Text section =>
Start of Block
By Peter Cooper / October 30, 2006

Emacsrails

Those of us who primarily develop Rails applications on OS X are mostly familiar with TextMate, a great, powerful and stylish editor that seemingly entices more Rails developers over to the Mac platform every day (judging by the comments on the #rubyonrails IRC channel). However, another option available to all platforms is the GNU Emacs editor, an open source Emacs-based text editor that's been around since the computer dark ages.

Marshall Vandegrift has put together a compelling screencast of his Emacs setup which sports as many, if not more, features as TextMate, and is just as powerful. He has syntax coloring for Ruby and erb, a project view, and built-in links to tools such as svn and diff. He also blogs about Emacs and Ruby here.

Comments

  1. Simon Ask Ulsnes says:

    I never realised Emacs was that powerful. It seems it really has some very nice features.

    Too bad the visuals are unbearable, and that Emacs basically goes against every single user interface convention ever (making is unusable to people who weren't brought up with it).

    - Simon

  2. Dr Nic says:

    That's delicious. Really nice.

  3. Luke Redpath says:

    Cool screencast. Doesn't come close to touching TextMate for me though. It did inspire me to write this article though.

    http://www.lukeredpath.co.uk/2006/10/30/exploring-textmate-a-ruby-perspective

    (yes I guess that was a blatant plug).

  4. Peter Cooper says:

    Plugs are good :)

    Bit intrigued by the various comments on the visuals though. I know TextMate and OS X have nicer fonts and more chrome on the windows and menus, but is that what it all boils down to? I'm not criticising, but just wondering if that's what a lot of it comes down to.
End of Block
Excerpted records =>
Start of Block
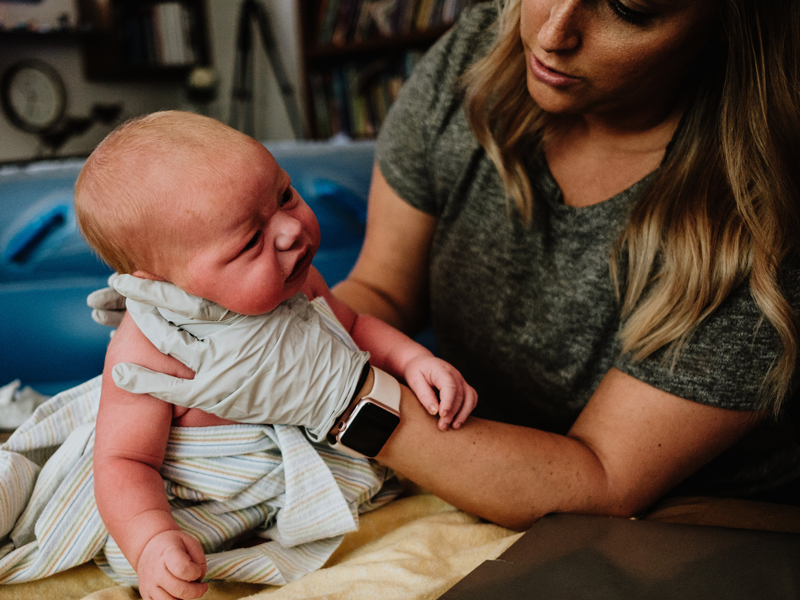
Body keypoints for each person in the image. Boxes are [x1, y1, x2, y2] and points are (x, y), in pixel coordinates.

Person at [91, 0, 800, 535]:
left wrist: (345, 399)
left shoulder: (767, 209)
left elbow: (605, 484)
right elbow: (379, 297)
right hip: (459, 465)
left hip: (693, 523)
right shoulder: (474, 63)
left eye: (629, 9)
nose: (551, 32)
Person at [74, 111, 477, 600]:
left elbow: (352, 325)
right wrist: (152, 541)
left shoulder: (299, 281)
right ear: (158, 282)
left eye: (285, 195)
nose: (289, 231)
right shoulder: (146, 351)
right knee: (132, 547)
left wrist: (414, 361)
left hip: (301, 467)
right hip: (206, 501)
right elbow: (124, 461)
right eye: (249, 240)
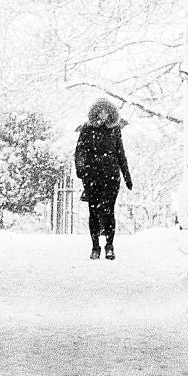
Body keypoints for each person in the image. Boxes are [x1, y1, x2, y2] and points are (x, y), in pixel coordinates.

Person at [74, 97, 132, 260]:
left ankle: (109, 246)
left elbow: (121, 153)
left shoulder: (115, 129)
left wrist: (127, 176)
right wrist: (81, 171)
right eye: (101, 111)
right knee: (93, 211)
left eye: (107, 111)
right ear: (96, 112)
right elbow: (79, 152)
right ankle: (95, 247)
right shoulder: (86, 129)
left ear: (111, 113)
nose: (104, 114)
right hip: (92, 176)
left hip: (111, 176)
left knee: (109, 211)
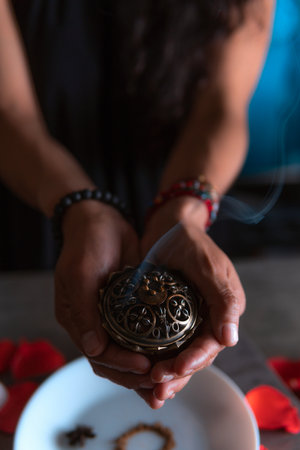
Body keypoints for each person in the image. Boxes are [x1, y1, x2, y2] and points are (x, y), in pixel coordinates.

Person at [0, 0, 274, 408]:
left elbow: (222, 102)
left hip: (182, 172)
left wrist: (183, 211)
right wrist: (78, 207)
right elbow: (9, 112)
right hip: (37, 181)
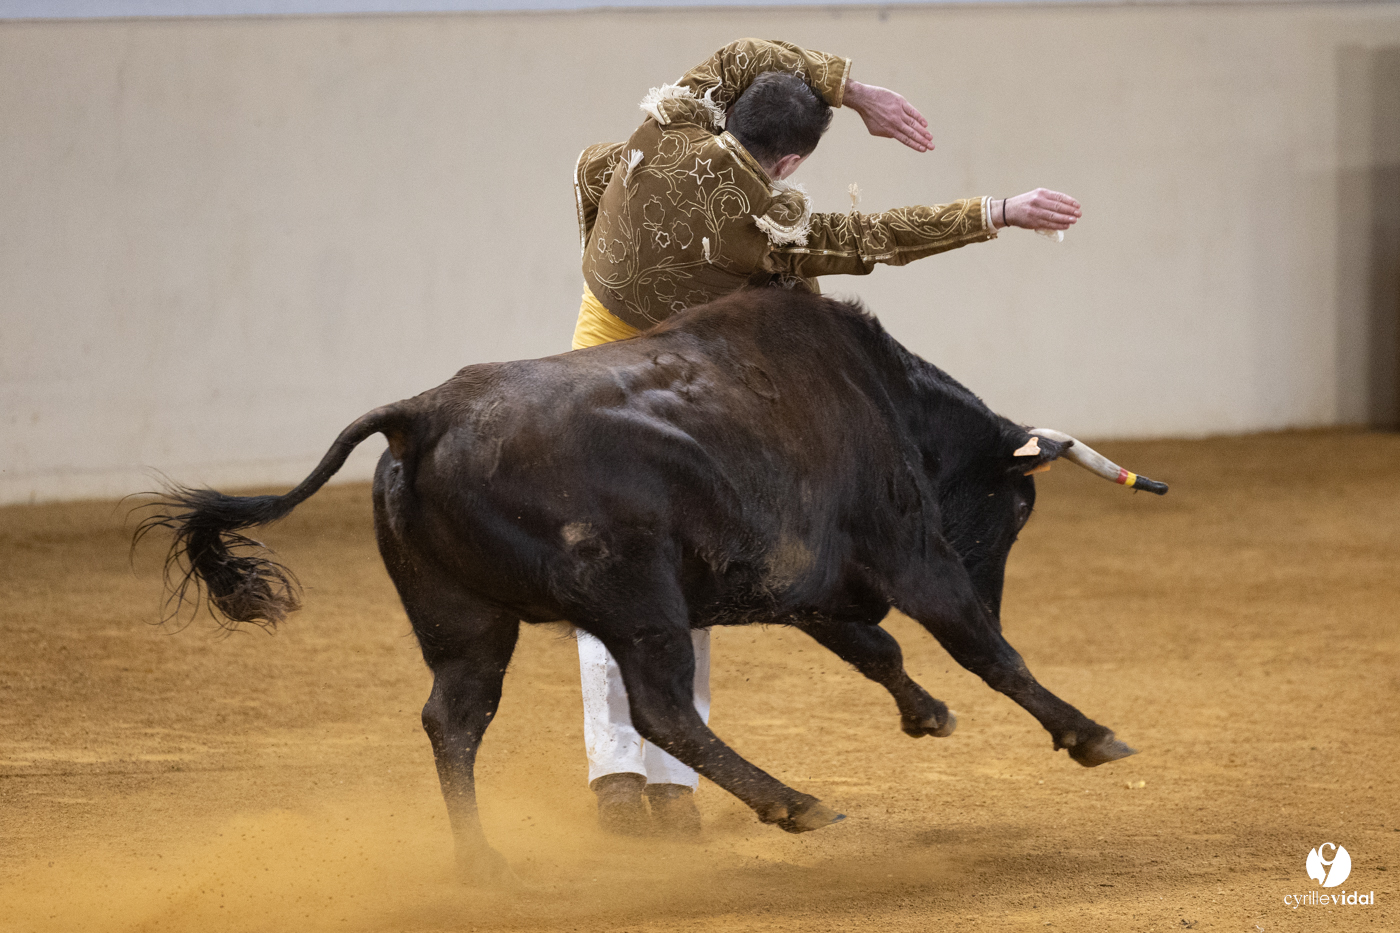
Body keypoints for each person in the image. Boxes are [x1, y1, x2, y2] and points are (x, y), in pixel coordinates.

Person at [569, 38, 1080, 837]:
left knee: (608, 568)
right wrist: (997, 212)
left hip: (593, 358)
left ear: (727, 112)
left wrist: (853, 90)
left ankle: (619, 775)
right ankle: (671, 783)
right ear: (788, 166)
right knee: (686, 572)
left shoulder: (669, 124)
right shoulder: (769, 220)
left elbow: (739, 51)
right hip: (677, 389)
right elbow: (877, 237)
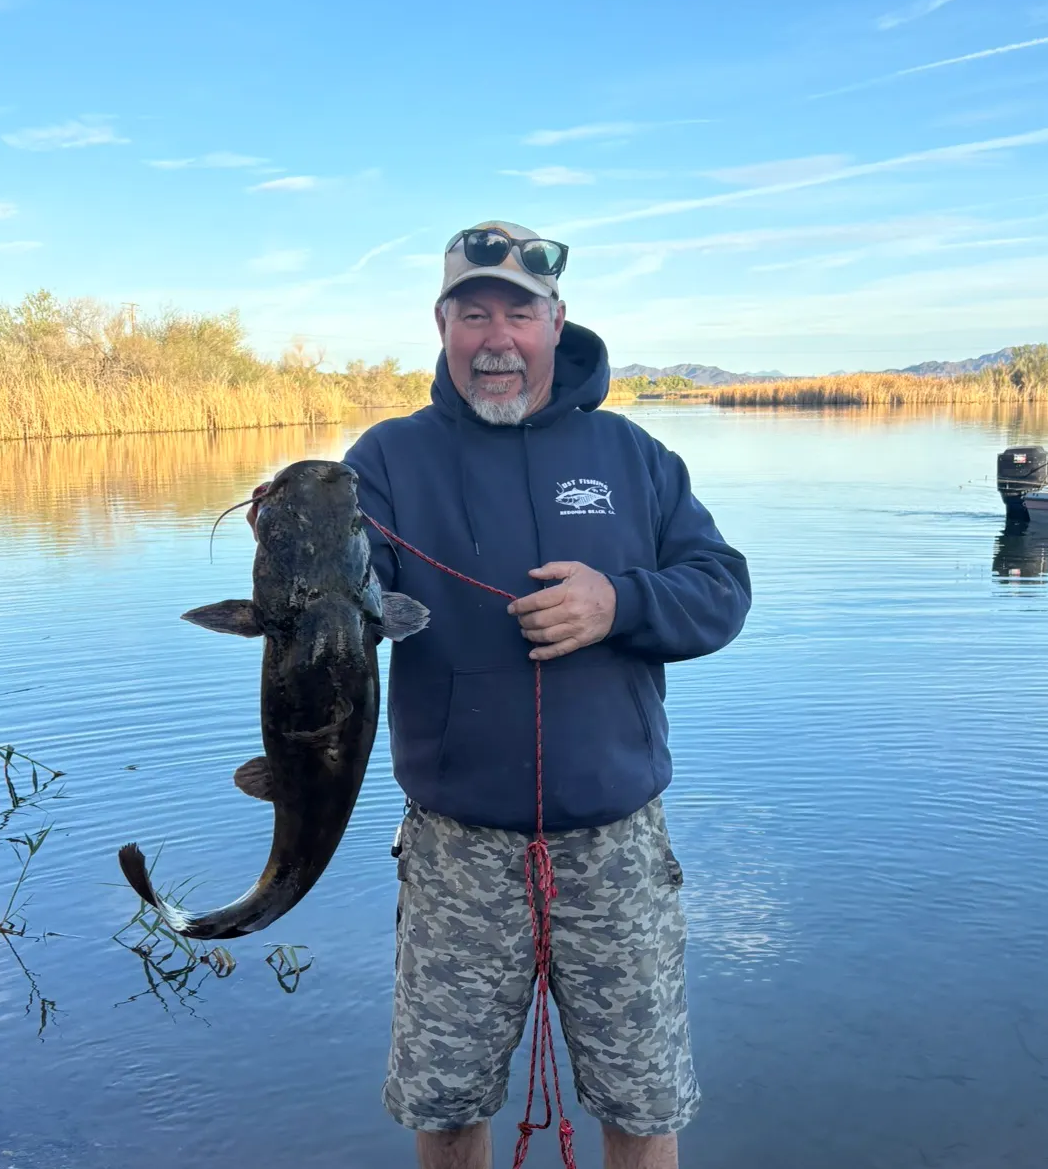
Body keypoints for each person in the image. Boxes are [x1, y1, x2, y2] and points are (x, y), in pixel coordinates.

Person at [291, 220, 750, 1169]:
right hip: (458, 849)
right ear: (442, 325)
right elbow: (342, 593)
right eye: (473, 315)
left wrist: (619, 603)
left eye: (518, 313)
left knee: (643, 1104)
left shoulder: (634, 455)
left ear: (557, 322)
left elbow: (721, 589)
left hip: (616, 848)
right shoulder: (388, 460)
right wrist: (293, 537)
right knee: (446, 1102)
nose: (496, 338)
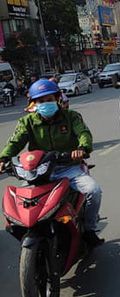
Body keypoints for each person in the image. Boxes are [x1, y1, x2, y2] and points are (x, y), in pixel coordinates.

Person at [0, 79, 104, 248]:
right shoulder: (27, 122)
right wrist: (4, 158)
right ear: (34, 103)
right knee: (21, 204)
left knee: (94, 191)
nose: (45, 104)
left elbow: (84, 134)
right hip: (37, 172)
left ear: (57, 98)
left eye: (49, 100)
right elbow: (15, 142)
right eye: (41, 101)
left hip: (68, 168)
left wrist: (82, 148)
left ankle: (89, 230)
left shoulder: (71, 117)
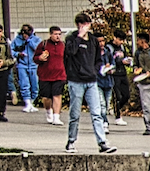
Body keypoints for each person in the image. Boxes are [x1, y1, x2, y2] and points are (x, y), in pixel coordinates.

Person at [63, 13, 116, 154]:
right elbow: (70, 52)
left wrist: (97, 69)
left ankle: (102, 142)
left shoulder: (93, 41)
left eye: (87, 24)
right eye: (82, 24)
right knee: (75, 113)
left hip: (91, 80)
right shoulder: (71, 39)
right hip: (76, 81)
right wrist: (79, 36)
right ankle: (71, 141)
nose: (85, 27)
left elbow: (98, 58)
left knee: (96, 113)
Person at [35, 26, 66, 126]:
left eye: (59, 34)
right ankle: (49, 111)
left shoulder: (63, 45)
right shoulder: (43, 44)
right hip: (45, 75)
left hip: (59, 75)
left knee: (57, 95)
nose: (58, 36)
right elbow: (35, 58)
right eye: (55, 34)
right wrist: (40, 58)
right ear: (50, 34)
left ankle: (56, 116)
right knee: (46, 97)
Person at [12, 24, 41, 112]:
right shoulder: (17, 40)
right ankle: (27, 103)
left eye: (27, 33)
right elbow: (11, 50)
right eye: (24, 33)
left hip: (33, 65)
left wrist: (29, 41)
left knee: (35, 85)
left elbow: (38, 49)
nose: (25, 35)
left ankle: (32, 102)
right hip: (22, 65)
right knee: (24, 84)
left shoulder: (36, 39)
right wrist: (18, 54)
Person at [107, 32, 131, 125]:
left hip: (123, 73)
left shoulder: (122, 48)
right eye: (120, 39)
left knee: (126, 95)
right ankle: (118, 116)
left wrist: (128, 61)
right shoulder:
End of Block
Work order 1 =>
Answer these questions about the Emacsrails post:
(a) Which IRC channel's comments are cited as evidence that TextMate draws Rails developers to the Mac?
(b) What features does Marshall Vandegrift's Emacs setup include?
(c) What did the screencast inspire Luke Redpath to do?
Work order 2 => Summarize the Emacsrails post in two sentences.
Work order 3 => Reproduce the section of the Emacsrails post that begins at the words "4. Peter Cooper" and stops after "comes down to.", renaming "visuals" to "appearance" wherever it occurs.

Task solution 1 =>
(a) The #rubyonrails IRC channel.
(b) Syntax coloring for Ruby and erb, a project view, and built-in links to tools such as svn and diff.
(c) It inspired him to write an article.

Task solution 2 => The post presents GNU Emacs, available on all platforms, as an alternative to TextMate for Rails developers. It points to a screencast by Marshall Vandegrift of his Emacs setup, which offers syntax coloring for Ruby and erb, a project view, and built-in links to tools such as svn and diff, and commenters respond with praise, criticism of its visuals, and a continued preference for TextMate.

Task solution 3 =>
4. Peter Cooper says:

    Plugs are good :)

    Bit intrigued by the various comments on the appearance though. I know TextMate and OS X have nicer fonts and more chrome on the windows and menus, but is that what it all boils down to? I'm not criticising, but just wondering if that's what a lot of it comes down to.